According to the lawsuit -- which was filed Sept. 17 -- the two tracks have the same time signature and similar tempos. The “Vibeking” writing duo also claims that even though the songs have different key signatures, they have otherwise identical hook melodies based on their scale degrees. (This is heard as The Weeknd sings “so, call out my name” and other lyrical variations of such hook.) The rhythm of these hooks are also identical, the lawsuit claims, and are played or sung over top the minor first and minor fourth chords of their respective key signatures. (It should be noted that popular music commonly uses the first, fourth and fifth chords in a scale.)
“Vibeking” was first created in April 2015 and was published “in or around April or May 2017,” according to the complaint. The duo alleges that sometime around April 2015, they sent “Vibeking” to PNDA, one of Tesfaye’s engineers, for him to show Tesfaye. Sending tracks to The Weeknd’s camp was not uncommon for Fox and Strange at the time, in fact, the complaint notes that “Vibeking” was only one of several original compositions and recordings the duo sent in for consideration.
By April 29, 2015, PNDA told one of the “Vibeking” writers that Tesfaye had replied “shits fiiiire” to emails containing the track. Again, on May 15, 2015, PNDA told one of the writers that The Weeknd did listen to “Vibeking” and commented “it’s fire,” reconfirming his note from a few weeks before.
Next, PNDA wrote to Strange, saying “Just gonna tell [The Weeknd] that our production team wrote the track. Cool? Or u have another idea? Just don’t wanna say ‘hey, [Strange] wrote this’ when he doesn’t know u.” To this, Strange replied, “[The Weeknd] knows me. Say both. [Strange] with Ponytail you met on Drake tour. Who is part of our production team.”
After this correspondence, the “Vibeking” writers never received any license or agreement from The Weeknd’s team to authorize use of the song, but by March 30, 2018, The Weeknd’s EP My Dear Melancholy, featuring “Call Out My Name” as its first track, was released, listing just Tesfaye, Frank Dukes and Nicolas Jaar as its writers.
The song has gone on to amass at least $1.06 million in publishing royalties in the U.S. alone from streaming, sales and airplay, Billboard estimates based on data from MRC Data. This estimate excludes any potential publishing royalties made from synchronization and general licenses.

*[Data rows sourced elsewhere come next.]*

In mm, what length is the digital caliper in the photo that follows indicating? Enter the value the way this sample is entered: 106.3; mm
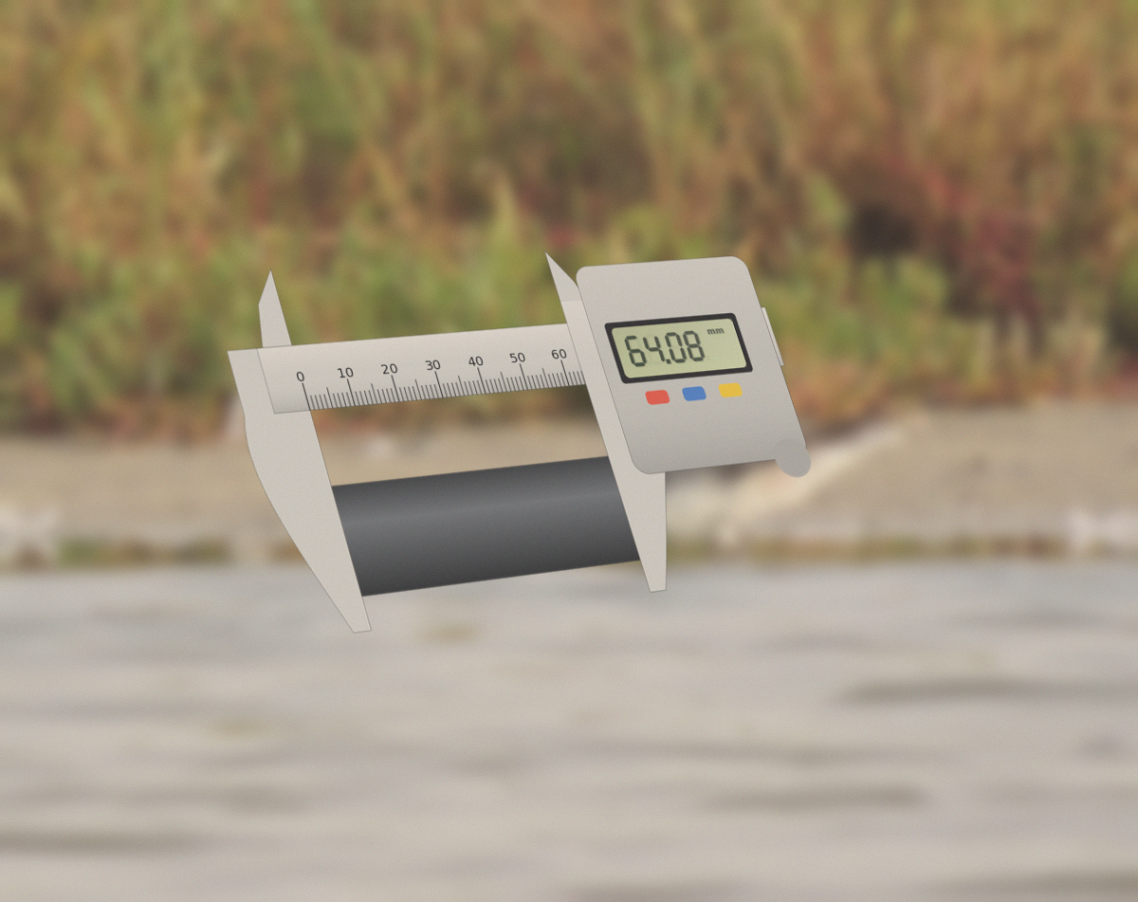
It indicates 64.08; mm
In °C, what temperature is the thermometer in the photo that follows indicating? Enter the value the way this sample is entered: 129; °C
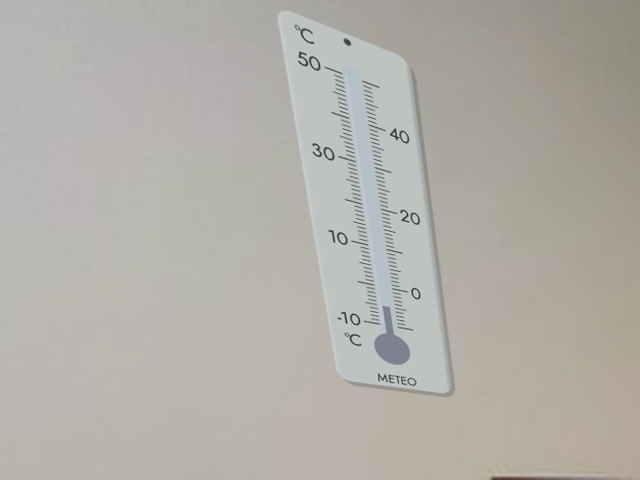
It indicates -5; °C
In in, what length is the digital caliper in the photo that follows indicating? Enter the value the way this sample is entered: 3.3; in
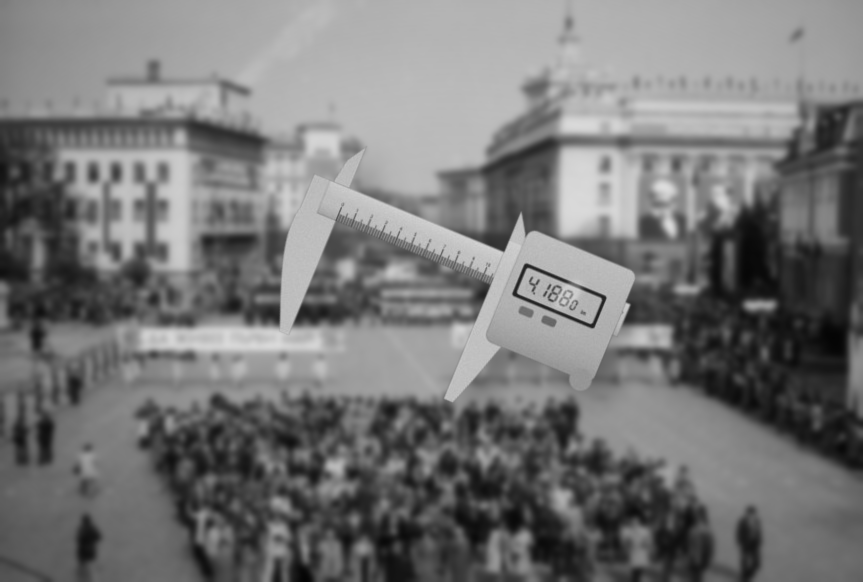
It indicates 4.1880; in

This is not the first time Tesfaye has been accused of copyright infringement. In 2015, the superstar was slapped with a lawsuit for his Hot 100 chart-topper "The Hills" after the track's producer direct messaged The Machine film scorer Tom Raybould, saying “I sampled your music might make it 2 the weeknd next album. Huge fan of what u did 4 the machine movie!” The sample was never cleared, and “The Hills” writers were sued for substantial similarity in both the song and recording copyrights.
In 2018, Tesfaye was accused of plagiarizing the 2007 experimental rock track “Sunrise” by Yeasayer for The Weeknd's "Pray for Me," a collaboration with Kendrick Lamar for the film Black Panther. This case was voluntarily dismissed by Yeasayer after the band “confirmed to their satisfaction that no copyright infringement occurred.” Another accusation followed the year after when Brian Clover and Scott McCulloch filed a lawsuit, saying The Weeknd copied their 2005 song “I Need to Love” on his Starboy album cut "A Lonely Night." This was dismissed in 2020 after the presiding judge was unpersuaded by the “I Need to Love” songwriters. Earlier this year, Clover and McCulloch appealed to the Ninth Circuit court.
According to Chris Ghazarian, a lawyer representing the "Vibeking" writing duo with Stephen Doniger and Benjamin Tookey, “The Weeknd is no stranger to accusations of infringement, and this one is probably the most egregious case to date,” he says.
“Epikker (Suniel and Henry) works with many artists in the industry, and was profoundly disappointed when The Weeknd and his team copied “Vibeking,” an original Epikker song that was shared with them years ago in good faith. I look forward to working with Doniger Burroughs to secure reasonable compensation and credit for Epikker in connection with “Call Out My Name.”
Representatives for The Weeknd did not respond to requests for comment.